In this paper, we primarily focus on analyzing the stability property of phase retrieval by examining the bi-Lipschitz property of the map $\Phi _{\boldsymbol {A}}(\boldsymbol {x})=|\boldsymbol {A}\boldsymbol {x}|\in \mathbb {R}_+^m$, where $\boldsymbol {x}\in \mathbb {H}^d$ and $\boldsymbol {A}\in \mathbb {H}^{m\times d}$ is the measurement matrix for $\mathbb {H}\in \{\mathbb {R},\mathbb {C}\}$. We define the condition number $\beta _{\boldsymbol {A}}=\frac {U_{\boldsymbol {A}}}{L_{\boldsymbol {A}}}$, where $L_{\boldsymbol {A}}$ and $U_{\boldsymbol {A}}$ represent the optimal lower and upper Lipschitz constants, respectively. We establish the universal lower bound on $\beta _{\boldsymbol {A}}$ by demonstrating that for any ${\boldsymbol {A}}\in \mathbb {H}^{m\times d}$, \begin{equation*} \beta _{\boldsymbol {A}}\geq \beta _0^{\mathbb {H}}= \begin {cases} \sqrt {\frac {\pi }{\pi -2}}\approx 1.659 & \text {if $\mathbb {H}=\mathbb {R}$,}\\ \sqrt {\frac {4}{4-\pi }}\approx 2.159 & \text {if $\mathbb {H}=\mathbb {C}$.} \end{cases} \end{equation*} We prove that the condition number of a standard Gaussian matrix in $\mathbb {H}^{m\times d}$ asymptotically matches the lower bound $\beta _0^{\mathbb {H}}$ for both real and complex cases. This result indicates that the constant lower bound $\beta _0^{\mathbb {H}}$ is asymptotically tight, holding true for both the real and complex scenarios. As an application of this result, we utilize it to investigate the performance of quadratic models for phase retrieval. Lastly, we establish that for any odd integer $m\geq 3$, the harmonic frame $\boldsymbol {A}\in \mathbb {R}^{m\times 2}$ possesses the minimum condition number among all $\boldsymbol {A}\in \mathbb {R}^{m\times 2}$.

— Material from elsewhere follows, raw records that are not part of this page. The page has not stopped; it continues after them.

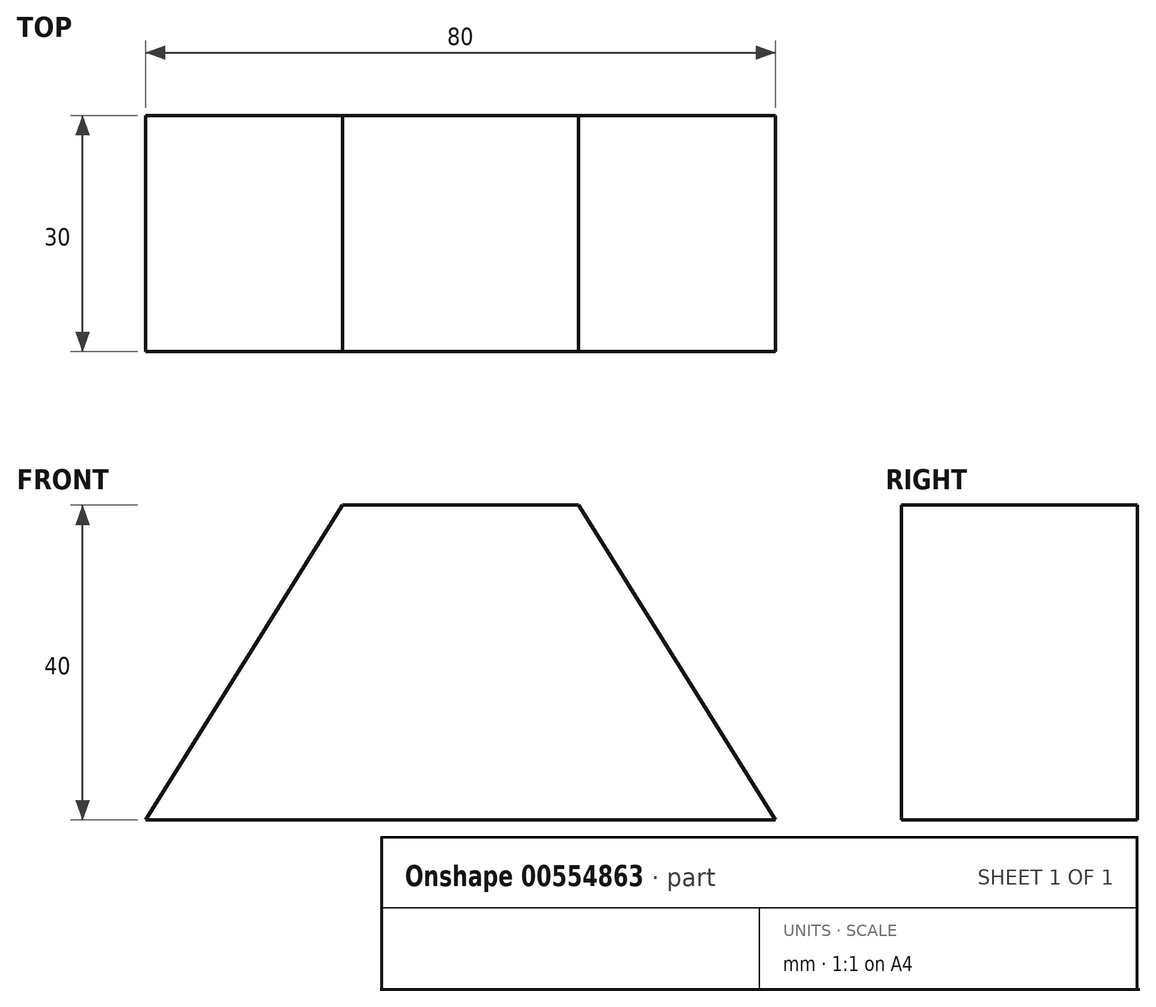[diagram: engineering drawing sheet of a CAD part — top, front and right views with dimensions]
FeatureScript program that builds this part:
annotation { "Feature Type Name" : "Feature", "Feature Type Description" : "" }
export const myFeature = defineFeature(function(context is Context, id is Id, definition is map)
    precondition{}
    {
        {
            var Q0;
            Q0=qCreatedBy(makeId("Front.planeOp"),FACE);
            var sketch = newSketch(context, id + "F0", { "sketchPlane" : qUnion([Q0])});
            skLineSegment(sketch, "E0", {"start": v(-32.43, 57.9) * mm, "end": v(-2.43, 57.9) * mm});
            skLineSegment(sketch, "E1", {"start": v(-2.43, 57.9) * mm, "end": v(22.57, 17.9) * mm});
            skLineSegment(sketch, "E2", {"start": v(22.57, 17.9) * mm, "end": v(-57.43, 17.9) * mm});
            skLineSegment(sketch, "E3", {"start": v(-57.43, 17.9) * mm, "end": v(-32.43, 57.9) * mm});
            skSolve(sketch);
        }
        {
            var Q0;
            Q0 = qSketchRegion(id + "F0", true);
            var Q1;
            Q1=makeQuery(id+"F0.imprint","IMPRINT",FACE,{"disambiguationData":[TD([[makeQuery(id+"F0.imprint","IMPRINT",EDGE,{"derivedFrom":sQuery(id+"F0.wireOp",EDGE,"E0")}),-1.0]])]});
            extrude(context, id + "F1", {"entities" : qUnion([Q0, Q1]), "depth" : 30 * mm, "offsetDistance" : 25 * mm});
        }
    });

To the best of our knowledge, our findings provide the first universal lower bound for the condition number in phase retrieval. Additionally, we have identified the first optimal vector set in $\mathbb {R}^2$ for phase retrieval. We are confident that these findings carry substantial implications for enhancing our understanding of phase retrieval.